Airlines see growth, innovation after COVID shock
Most U.S.-based airlines are gearing up for strong growth — adding routes, hiring employees and ordering new aircraft — as the industry continues to recover from the pandemic slowdown.
The big picture: Airlines crippled by the health crisis generally weathered the shock better than after 9/11 because of the way federal assistance was structured, industry officials told the Senate Commerce Committee on Wednesday.
- Aid was targeted to support employee payrolls, which enabled airlines to bounce back more quickly when travel demand returned.
- "The Payroll Support Program saved the airline industry by providing a lifeline for its workers," American Airlines CEO Doug Parker testified, echoing remarks by other executives.
What's happening: Airlines are restoring routes, hiring more employees and ordering new, more fuel-efficient aircraft to prepare for strong growth in 2022 and beyond.
- The industry has added 47,500 jobs since the pandemic low in November 2020, a 13% gain.
- Low-cost domestic airlines — Allegiant, Frontier, Spirit and Jet Blue — are seeing the biggest bounce.
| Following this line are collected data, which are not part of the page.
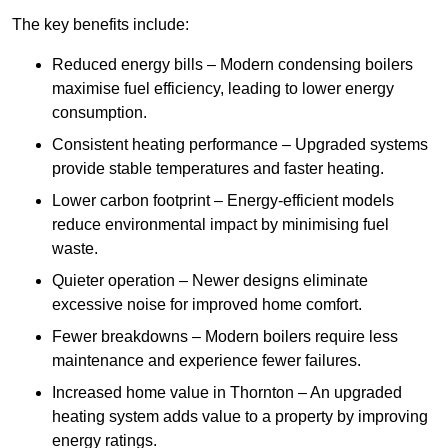
The key benefits include:
Reduced energy bills – Modern condensing boilers
maximise fuel efficiency, leading to lower energy
consumption.
Consistent heating performance – Upgraded systems
provide stable temperatures and faster heating.
Lower carbon footprint – Energy-efficient models
reduce environmental impact by minimising fuel
waste.
Quieter operation – Newer designs eliminate
excessive noise for improved home comfort.
Fewer breakdowns – Modern boilers require less
maintenance and experience fewer failures.
Increased home value in Thornton – An upgraded
heating system adds value to a property by improving
energy ratings.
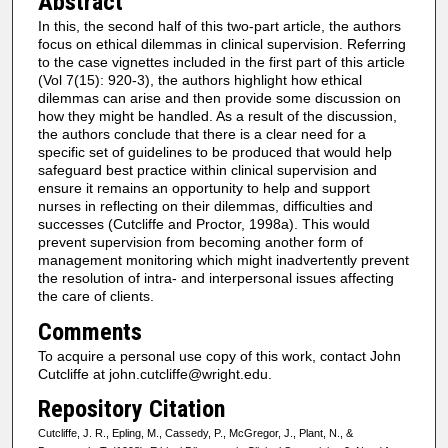
Abstract
In this, the second half of this two-part article, the authors
focus on ethical dilemmas in clinical supervision. Referring
to the case vignettes included in the first part of this article
(Vol 7(15): 920-3), the authors highlight how ethical
dilemmas can arise and then provide some discussion on
how they might be handled. As a result of the discussion,
the authors conclude that there is a clear need for a
specific set of guidelines to be produced that would help
safeguard best practice within clinical supervision and
ensure it remains an opportunity to help and support
nurses in reflecting on their dilemmas, difficulties and
successes (Cutcliffe and Proctor, 1998a). This would
prevent supervision from becoming another form of
management monitoring which might inadvertently prevent
the resolution of intra- and interpersonal issues affecting
the care of clients.
Comments
To acquire a personal use copy of this work, contact John
Cutcliffe at john.cutcliffe@wright.edu.
Repository Citation
Cutcliffe, J. R., Epling, M., Cassedy, P., McGregor, J., Plant, N., &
Their scheduled seat capacity for the first quarter of 2022 is higher than the same period in 2019.
- Larger airlines with international routes, including Delta and United, continue to lag 2019 capacity.
Yes, but: Domestic travel remains about 14% below pre-pandemic levels, and international travel is down 28%, according to trade group Airlines for America.
- A full recovery will depend on the return of business travel, which the U.S. Travel Association projects will happen by 2024.
- Average airfares remain well below 2019 levels: $225 in the second quarter, compared to $333 in 2019 (or $354 adjusted for inflation).
What to watch: Under pressure to reduce their carbon footprint, many airlines are replacing their fleets with more efficient planes that use less fuel.
- Some are also partnering with their corporate customers to push for increased production of sustainable aviation fuels.